• **WHAT YOU ARE ASKED TO DO**
The full set of records must be returned exactly, character for character.

• **MATERIAL FOR THIS EXERCISE**
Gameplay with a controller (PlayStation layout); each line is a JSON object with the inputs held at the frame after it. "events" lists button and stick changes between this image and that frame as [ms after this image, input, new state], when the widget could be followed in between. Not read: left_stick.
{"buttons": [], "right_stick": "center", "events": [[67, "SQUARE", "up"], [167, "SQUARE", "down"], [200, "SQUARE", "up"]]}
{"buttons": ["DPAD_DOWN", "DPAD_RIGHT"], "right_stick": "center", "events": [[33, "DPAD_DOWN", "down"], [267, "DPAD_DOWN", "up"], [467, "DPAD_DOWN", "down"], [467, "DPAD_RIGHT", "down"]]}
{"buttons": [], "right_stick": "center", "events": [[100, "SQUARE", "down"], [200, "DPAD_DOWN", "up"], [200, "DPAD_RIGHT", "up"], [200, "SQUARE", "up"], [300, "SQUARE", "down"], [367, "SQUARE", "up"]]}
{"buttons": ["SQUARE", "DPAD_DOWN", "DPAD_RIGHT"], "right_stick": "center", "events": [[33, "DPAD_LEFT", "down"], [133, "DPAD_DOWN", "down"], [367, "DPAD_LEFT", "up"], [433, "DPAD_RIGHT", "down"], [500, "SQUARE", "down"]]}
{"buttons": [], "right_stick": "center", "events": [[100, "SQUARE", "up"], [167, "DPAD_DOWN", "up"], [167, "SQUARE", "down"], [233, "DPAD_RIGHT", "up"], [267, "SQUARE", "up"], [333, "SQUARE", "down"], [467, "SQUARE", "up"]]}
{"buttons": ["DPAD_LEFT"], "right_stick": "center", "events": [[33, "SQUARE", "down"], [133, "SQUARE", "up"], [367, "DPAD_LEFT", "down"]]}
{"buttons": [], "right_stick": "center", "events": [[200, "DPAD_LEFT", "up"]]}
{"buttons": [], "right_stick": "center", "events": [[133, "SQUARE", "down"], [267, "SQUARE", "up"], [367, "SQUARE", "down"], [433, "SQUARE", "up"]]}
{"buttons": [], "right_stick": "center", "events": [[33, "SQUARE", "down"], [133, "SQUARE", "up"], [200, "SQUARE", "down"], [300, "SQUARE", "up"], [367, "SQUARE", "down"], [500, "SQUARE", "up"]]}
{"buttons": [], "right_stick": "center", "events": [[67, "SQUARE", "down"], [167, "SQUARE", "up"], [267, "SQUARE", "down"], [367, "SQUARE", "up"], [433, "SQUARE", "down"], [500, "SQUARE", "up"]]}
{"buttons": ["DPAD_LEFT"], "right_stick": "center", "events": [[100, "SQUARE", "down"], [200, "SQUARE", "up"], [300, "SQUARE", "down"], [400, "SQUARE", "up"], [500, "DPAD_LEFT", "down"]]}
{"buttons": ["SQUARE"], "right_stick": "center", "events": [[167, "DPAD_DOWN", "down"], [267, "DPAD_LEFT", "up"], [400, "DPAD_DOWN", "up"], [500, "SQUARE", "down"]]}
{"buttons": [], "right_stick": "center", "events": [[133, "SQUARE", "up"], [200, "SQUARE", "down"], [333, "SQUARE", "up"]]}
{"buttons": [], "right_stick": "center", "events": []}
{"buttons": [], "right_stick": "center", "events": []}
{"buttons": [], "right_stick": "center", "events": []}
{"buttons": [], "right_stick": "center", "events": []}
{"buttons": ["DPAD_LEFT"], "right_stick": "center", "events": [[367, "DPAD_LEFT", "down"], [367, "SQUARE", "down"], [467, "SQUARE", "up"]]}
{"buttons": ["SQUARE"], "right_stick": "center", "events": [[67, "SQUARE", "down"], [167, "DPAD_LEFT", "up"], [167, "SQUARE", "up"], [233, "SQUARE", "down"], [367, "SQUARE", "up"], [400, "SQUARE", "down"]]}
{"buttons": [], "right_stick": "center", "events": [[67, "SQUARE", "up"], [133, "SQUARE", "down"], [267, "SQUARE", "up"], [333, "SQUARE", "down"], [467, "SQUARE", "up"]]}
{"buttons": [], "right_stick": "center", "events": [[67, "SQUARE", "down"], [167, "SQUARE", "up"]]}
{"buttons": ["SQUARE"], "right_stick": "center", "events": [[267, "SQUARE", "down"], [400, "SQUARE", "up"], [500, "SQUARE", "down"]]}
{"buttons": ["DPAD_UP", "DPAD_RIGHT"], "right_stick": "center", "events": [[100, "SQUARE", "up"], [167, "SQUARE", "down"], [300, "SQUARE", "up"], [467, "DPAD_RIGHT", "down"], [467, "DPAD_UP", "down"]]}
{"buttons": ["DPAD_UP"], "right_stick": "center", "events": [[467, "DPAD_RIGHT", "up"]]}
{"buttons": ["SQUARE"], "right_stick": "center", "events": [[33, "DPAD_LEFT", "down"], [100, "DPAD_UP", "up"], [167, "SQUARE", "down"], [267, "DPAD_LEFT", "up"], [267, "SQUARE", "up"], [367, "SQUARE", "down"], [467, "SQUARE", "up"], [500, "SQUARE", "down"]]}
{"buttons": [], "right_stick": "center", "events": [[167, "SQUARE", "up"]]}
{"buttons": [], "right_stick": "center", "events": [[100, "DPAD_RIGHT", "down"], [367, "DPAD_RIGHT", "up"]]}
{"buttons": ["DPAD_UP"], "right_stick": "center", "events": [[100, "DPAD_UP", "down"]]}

• **OUTPUT OF THE TASK**
Gameplay with a controller (PlayStation layout); each line is a JSON object with the inputs held at the frame after it. "events" lists button and stick changes between this image and that frame as [ms after this image, input, new state], when the widget could be followed in between. Not read: left_stick.
{"buttons": [], "right_stick": "center", "events": [[67, "SQUARE", "up"], [167, "SQUARE", "down"], [200, "SQUARE", "up"]]}
{"buttons": ["DPAD_DOWN", "DPAD_RIGHT"], "right_stick": "center", "events": [[33, "DPAD_DOWN", "down"], [267, "DPAD_DOWN", "up"], [467, "DPAD_DOWN", "down"], [467, "DPAD_RIGHT", "down"]]}
{"buttons": [], "right_stick": "center", "events": [[100, "SQUARE", "down"], [200, "DPAD_DOWN", "up"], [200, "DPAD_RIGHT", "up"], [200, "SQUARE", "up"], [300, "SQUARE", "down"], [367, "SQUARE", "up"]]}
{"buttons": ["SQUARE", "DPAD_DOWN", "DPAD_RIGHT"], "right_stick": "center", "events": [[33, "DPAD_LEFT", "down"], [133, "DPAD_DOWN", "down"], [367, "DPAD_LEFT", "up"], [433, "DPAD_RIGHT", "down"], [500, "SQUARE", "down"]]}
{"buttons": [], "right_stick": "center", "events": [[100, "SQUARE", "up"], [167, "DPAD_DOWN", "up"], [167, "SQUARE", "down"], [233, "DPAD_RIGHT", "up"], [267, "SQUARE", "up"], [333, "SQUARE", "down"], [467, "SQUARE", "up"]]}
{"buttons": ["DPAD_LEFT"], "right_stick": "center", "events": [[33, "SQUARE", "down"], [133, "SQUARE", "up"], [367, "DPAD_LEFT", "down"]]}
{"buttons": [], "right_stick": "center", "events": [[200, "DPAD_LEFT", "up"]]}
{"buttons": [], "right_stick": "center", "events": [[133, "SQUARE", "down"], [267, "SQUARE", "up"], [367, "SQUARE", "down"], [433, "SQUARE", "up"]]}
{"buttons": [], "right_stick": "center", "events": [[33, "SQUARE", "down"], [133, "SQUARE", "up"], [200, "SQUARE", "down"], [300, "SQUARE", "up"], [367, "SQUARE", "down"], [500, "SQUARE", "up"]]}
{"buttons": [], "right_stick": "center", "events": [[67, "SQUARE", "down"], [167, "SQUARE", "up"], [267, "SQUARE", "down"], [367, "SQUARE", "up"], [433, "SQUARE", "down"], [500, "SQUARE", "up"]]}
{"buttons": ["DPAD_LEFT"], "right_stick": "center", "events": [[100, "SQUARE", "down"], [200, "SQUARE", "up"], [300, "SQUARE", "down"], [400, "SQUARE", "up"], [500, "DPAD_LEFT", "down"]]}
{"buttons": ["SQUARE"], "right_stick": "center", "events": [[167, "DPAD_DOWN", "down"], [267, "DPAD_LEFT", "up"], [400, "DPAD_DOWN", "up"], [500, "SQUARE", "down"]]}
{"buttons": [], "right_stick": "center", "events": [[133, "SQUARE", "up"], [200, "SQUARE", "down"], [333, "SQUARE", "up"]]}
{"buttons": [], "right_stick": "center", "events": []}
{"buttons": [], "right_stick": "center", "events": []}
{"buttons": [], "right_stick": "center", "events": []}
{"buttons": [], "right_stick": "center", "events": []}
{"buttons": ["DPAD_LEFT"], "right_stick": "center", "events": [[367, "DPAD_LEFT", "down"], [367, "SQUARE", "down"], [467, "SQUARE", "up"]]}
{"buttons": ["SQUARE"], "right_stick": "center", "events": [[67, "SQUARE", "down"], [167, "DPAD_LEFT", "up"], [167, "SQUARE", "up"], [233, "SQUARE", "down"], [367, "SQUARE", "up"], [400, "SQUARE", "down"]]}
{"buttons": [], "right_stick": "center", "events": [[67, "SQUARE", "up"], [133, "SQUARE", "down"], [267, "SQUARE", "up"], [333, "SQUARE", "down"], [467, "SQUARE", "up"]]}
{"buttons": [], "right_stick": "center", "events": [[67, "SQUARE", "down"], [167, "SQUARE", "up"]]}
{"buttons": ["SQUARE"], "right_stick": "center", "events": [[267, "SQUARE", "down"], [400, "SQUARE", "up"], [500, "SQUARE", "down"]]}
{"buttons": ["DPAD_UP", "DPAD_RIGHT"], "right_stick": "center", "events": [[100, "SQUARE", "up"], [167, "SQUARE", "down"], [300, "SQUARE", "up"], [467, "DPAD_RIGHT", "down"], [467, "DPAD_UP", "down"]]}
{"buttons": ["DPAD_UP"], "right_stick": "center", "events": [[467, "DPAD_RIGHT", "up"]]}
{"buttons": ["SQUARE"], "right_stick": "center", "events": [[33, "DPAD_LEFT", "down"], [100, "DPAD_UP", "up"], [167, "SQUARE", "down"], [267, "DPAD_LEFT", "up"], [267, "SQUARE", "up"], [367, "SQUARE", "down"], [467, "SQUARE", "up"], [500, "SQUARE", "down"]]}
{"buttons": [], "right_stick": "center", "events": [[167, "SQUARE", "up"]]}
{"buttons": [], "right_stick": "center", "events": [[100, "DPAD_RIGHT", "down"], [367, "DPAD_RIGHT", "up"]]}
{"buttons": ["DPAD_UP"], "right_stick": "center", "events": [[100, "DPAD_UP", "down"]]}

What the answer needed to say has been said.